**Problem requirements**
Output the data below only from the line containing "29: (432, 296)" up to and including the line containing "53: (348, 192)", exact and with the pictures left out.

[Stored data entries]
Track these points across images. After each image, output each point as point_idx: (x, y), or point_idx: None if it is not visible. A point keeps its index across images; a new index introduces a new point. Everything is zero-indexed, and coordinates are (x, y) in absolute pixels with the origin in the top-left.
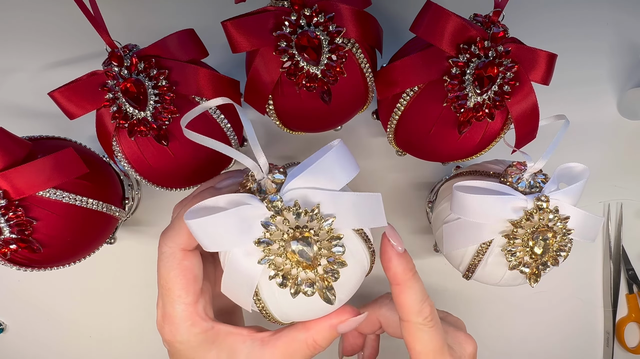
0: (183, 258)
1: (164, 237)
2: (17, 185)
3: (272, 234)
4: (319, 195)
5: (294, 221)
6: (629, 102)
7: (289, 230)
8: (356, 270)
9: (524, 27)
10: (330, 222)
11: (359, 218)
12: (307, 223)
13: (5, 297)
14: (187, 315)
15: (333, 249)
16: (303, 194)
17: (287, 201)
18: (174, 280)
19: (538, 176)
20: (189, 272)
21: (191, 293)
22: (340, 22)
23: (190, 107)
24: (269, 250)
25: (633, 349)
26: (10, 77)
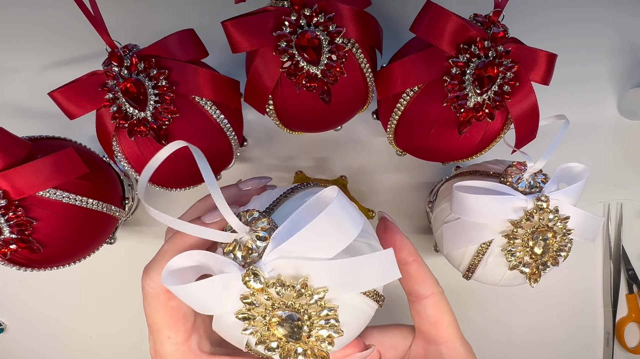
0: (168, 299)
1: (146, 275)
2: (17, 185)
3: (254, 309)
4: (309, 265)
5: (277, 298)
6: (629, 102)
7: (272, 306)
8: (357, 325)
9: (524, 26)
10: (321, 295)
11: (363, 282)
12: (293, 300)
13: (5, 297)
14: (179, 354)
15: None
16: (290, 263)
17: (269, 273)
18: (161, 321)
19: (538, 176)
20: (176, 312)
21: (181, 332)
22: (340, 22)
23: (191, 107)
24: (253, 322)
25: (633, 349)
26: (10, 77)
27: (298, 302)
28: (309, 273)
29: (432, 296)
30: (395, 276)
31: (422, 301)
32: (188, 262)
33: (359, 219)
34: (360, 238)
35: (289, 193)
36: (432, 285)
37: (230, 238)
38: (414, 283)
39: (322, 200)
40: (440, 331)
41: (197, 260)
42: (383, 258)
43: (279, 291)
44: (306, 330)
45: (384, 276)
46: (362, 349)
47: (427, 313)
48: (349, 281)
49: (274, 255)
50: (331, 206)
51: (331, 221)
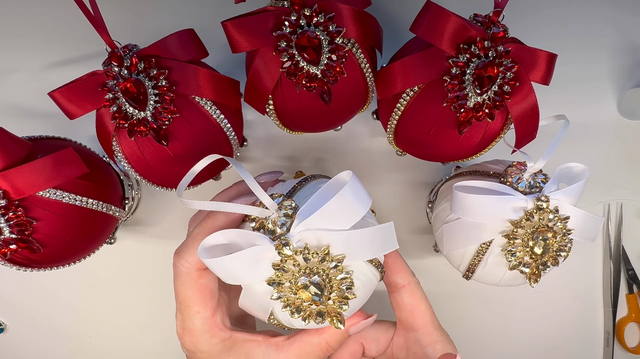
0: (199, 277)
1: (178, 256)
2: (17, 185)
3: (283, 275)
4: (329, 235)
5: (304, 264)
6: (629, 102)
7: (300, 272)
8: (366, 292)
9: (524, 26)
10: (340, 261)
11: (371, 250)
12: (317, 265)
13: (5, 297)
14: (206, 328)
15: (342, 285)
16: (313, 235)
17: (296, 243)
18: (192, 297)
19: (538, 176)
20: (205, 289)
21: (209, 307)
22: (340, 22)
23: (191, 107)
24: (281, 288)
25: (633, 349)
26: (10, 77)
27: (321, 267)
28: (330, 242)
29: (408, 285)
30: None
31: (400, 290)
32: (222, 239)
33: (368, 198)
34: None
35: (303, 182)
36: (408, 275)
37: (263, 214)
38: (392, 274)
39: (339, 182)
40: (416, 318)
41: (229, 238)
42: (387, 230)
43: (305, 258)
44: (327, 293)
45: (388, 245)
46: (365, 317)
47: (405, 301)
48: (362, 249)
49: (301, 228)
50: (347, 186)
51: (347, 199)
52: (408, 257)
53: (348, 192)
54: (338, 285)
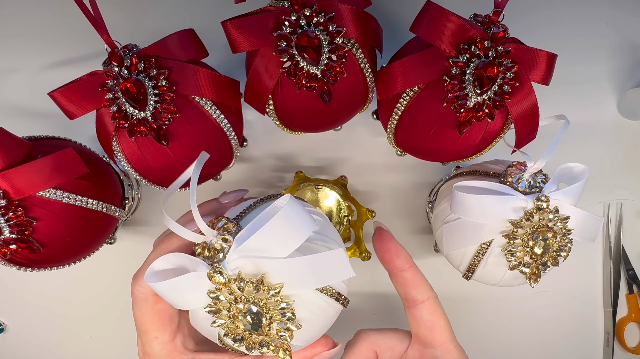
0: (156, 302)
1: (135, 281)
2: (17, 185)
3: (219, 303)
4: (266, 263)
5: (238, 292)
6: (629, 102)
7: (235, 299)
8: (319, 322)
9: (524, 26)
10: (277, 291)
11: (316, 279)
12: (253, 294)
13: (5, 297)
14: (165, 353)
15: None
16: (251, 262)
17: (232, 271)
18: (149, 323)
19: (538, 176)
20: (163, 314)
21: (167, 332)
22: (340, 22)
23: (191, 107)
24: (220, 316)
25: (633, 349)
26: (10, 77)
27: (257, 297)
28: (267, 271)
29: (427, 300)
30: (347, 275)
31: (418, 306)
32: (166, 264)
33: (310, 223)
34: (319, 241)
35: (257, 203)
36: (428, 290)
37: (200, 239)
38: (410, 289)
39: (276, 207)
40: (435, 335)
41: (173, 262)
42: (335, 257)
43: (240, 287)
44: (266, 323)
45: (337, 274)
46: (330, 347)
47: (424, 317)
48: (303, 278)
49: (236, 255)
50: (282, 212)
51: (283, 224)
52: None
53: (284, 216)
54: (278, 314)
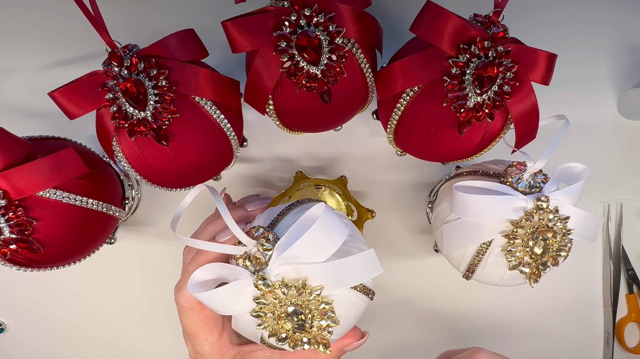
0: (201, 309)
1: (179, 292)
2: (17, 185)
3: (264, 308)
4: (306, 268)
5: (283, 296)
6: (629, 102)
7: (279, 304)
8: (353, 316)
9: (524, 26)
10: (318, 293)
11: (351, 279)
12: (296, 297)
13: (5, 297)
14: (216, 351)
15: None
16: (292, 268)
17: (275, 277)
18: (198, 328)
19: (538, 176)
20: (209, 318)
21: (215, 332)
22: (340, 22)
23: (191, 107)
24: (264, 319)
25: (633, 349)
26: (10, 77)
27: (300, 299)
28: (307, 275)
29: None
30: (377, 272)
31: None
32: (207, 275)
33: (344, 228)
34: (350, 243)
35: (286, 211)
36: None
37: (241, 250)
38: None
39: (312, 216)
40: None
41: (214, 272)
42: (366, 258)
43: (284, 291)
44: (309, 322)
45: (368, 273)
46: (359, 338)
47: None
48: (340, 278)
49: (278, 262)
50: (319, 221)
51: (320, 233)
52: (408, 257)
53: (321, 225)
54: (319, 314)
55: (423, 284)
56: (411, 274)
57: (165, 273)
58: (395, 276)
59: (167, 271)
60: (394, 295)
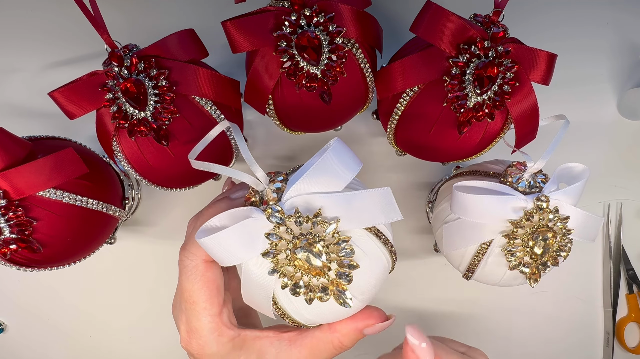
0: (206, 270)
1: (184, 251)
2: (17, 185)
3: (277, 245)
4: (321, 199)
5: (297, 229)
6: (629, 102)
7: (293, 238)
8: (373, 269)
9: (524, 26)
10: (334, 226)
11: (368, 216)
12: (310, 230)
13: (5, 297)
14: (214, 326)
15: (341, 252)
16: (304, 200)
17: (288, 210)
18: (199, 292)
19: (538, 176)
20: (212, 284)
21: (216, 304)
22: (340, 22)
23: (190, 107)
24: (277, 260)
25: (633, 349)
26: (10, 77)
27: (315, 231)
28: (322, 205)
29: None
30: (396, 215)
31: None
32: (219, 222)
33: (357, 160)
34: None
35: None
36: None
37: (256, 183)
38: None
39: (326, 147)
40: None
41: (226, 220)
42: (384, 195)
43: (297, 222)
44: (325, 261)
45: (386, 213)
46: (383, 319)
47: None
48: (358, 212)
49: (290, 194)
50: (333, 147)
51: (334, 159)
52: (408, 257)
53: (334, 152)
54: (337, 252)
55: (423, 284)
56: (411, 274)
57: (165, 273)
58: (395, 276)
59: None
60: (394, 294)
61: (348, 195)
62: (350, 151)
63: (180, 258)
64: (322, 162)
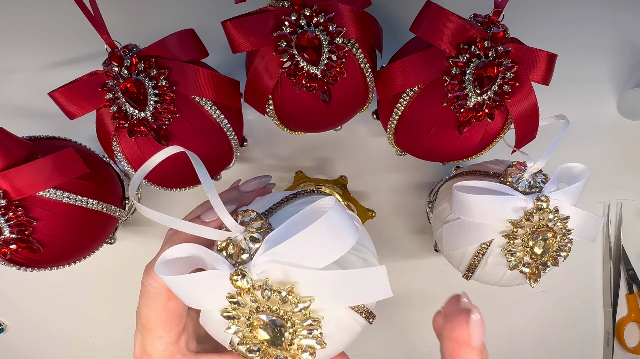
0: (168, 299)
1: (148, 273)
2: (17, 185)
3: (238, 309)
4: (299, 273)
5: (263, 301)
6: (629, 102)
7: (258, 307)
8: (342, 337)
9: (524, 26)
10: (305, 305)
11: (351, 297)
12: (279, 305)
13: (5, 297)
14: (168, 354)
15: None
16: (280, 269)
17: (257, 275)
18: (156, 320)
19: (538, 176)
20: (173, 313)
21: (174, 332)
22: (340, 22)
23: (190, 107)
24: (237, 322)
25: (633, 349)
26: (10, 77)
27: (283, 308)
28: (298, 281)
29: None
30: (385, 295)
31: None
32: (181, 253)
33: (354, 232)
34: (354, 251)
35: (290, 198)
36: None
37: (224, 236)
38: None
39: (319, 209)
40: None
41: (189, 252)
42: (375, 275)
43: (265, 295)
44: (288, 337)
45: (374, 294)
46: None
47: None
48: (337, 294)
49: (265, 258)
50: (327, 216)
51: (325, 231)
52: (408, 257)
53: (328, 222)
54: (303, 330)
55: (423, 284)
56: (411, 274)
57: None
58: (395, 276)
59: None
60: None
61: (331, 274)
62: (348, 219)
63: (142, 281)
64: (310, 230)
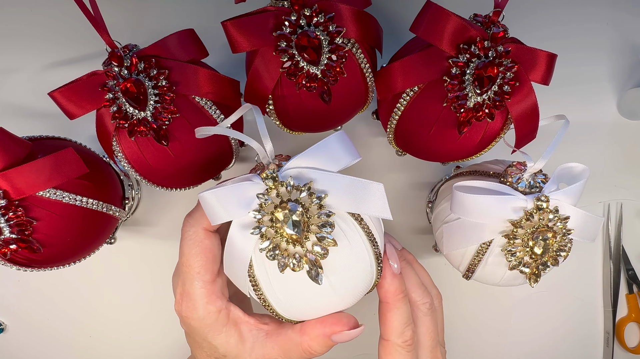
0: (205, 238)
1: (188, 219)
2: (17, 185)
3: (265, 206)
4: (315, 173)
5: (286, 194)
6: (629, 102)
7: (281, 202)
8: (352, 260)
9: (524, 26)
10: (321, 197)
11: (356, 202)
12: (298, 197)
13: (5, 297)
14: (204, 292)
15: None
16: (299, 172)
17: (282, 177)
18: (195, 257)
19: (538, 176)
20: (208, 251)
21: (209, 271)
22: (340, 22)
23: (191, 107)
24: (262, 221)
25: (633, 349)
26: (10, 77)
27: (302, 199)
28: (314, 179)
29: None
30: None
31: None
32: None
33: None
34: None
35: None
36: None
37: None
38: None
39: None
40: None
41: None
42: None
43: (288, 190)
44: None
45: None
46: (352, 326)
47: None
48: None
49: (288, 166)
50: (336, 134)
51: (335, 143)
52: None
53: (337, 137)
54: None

**Answer to this task**
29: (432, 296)
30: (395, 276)
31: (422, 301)
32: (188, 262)
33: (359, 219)
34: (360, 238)
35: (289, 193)
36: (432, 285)
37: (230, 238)
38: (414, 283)
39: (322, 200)
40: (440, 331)
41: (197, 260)
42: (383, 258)
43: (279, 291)
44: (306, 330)
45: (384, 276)
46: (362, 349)
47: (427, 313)
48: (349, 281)
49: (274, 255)
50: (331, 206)
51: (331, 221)
0: (199, 277)
1: (178, 256)
2: (17, 185)
3: (283, 275)
4: (329, 235)
5: (304, 264)
6: (629, 102)
7: (300, 272)
8: (366, 292)
9: (524, 26)
10: (340, 261)
11: (371, 250)
12: (317, 265)
13: (5, 297)
14: (206, 328)
15: (342, 285)
16: (313, 235)
17: (296, 243)
18: (192, 297)
19: (538, 176)
20: (205, 289)
21: (209, 307)
22: (340, 22)
23: (191, 107)
24: (281, 288)
25: (633, 349)
26: (10, 77)
27: (321, 267)
28: (330, 242)
29: (408, 285)
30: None
31: (400, 290)
32: (222, 239)
33: (368, 198)
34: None
35: (303, 182)
36: (408, 275)
37: (263, 214)
38: (392, 274)
39: (339, 182)
40: (416, 318)
41: (229, 238)
42: (387, 230)
43: (305, 258)
44: (327, 293)
45: (388, 245)
46: (365, 317)
47: (405, 301)
48: (362, 249)
49: (301, 228)
50: (347, 186)
51: (347, 199)
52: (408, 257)
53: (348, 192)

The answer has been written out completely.